Page segmentation data →
• • •

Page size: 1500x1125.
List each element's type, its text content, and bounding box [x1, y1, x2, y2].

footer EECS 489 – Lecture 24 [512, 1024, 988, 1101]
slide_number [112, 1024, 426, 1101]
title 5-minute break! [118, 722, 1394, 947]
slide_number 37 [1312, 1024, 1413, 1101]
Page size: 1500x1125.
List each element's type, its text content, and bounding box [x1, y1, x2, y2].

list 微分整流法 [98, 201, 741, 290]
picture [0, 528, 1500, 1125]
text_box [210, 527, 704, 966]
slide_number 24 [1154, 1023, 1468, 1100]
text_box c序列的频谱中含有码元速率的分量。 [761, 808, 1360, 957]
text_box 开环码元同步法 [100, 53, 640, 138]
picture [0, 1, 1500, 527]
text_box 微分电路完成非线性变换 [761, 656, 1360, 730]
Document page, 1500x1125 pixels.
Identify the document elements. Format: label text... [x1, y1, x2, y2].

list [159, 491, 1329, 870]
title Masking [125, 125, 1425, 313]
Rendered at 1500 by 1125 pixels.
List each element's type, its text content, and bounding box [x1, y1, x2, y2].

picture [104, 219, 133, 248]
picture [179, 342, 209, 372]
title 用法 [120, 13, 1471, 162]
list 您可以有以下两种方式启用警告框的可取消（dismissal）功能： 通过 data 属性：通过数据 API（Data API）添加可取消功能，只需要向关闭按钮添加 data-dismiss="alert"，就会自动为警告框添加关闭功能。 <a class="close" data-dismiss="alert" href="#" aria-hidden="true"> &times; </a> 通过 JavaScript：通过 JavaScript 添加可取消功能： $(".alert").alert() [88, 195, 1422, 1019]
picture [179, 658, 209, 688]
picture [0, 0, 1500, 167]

• • •

Exercise →
Scan the records above. Return every line with "pixels" in it.

Response for this exercise →
Document page, 1500x1125 pixels.
Rendered at 1500 by 1125 pixels.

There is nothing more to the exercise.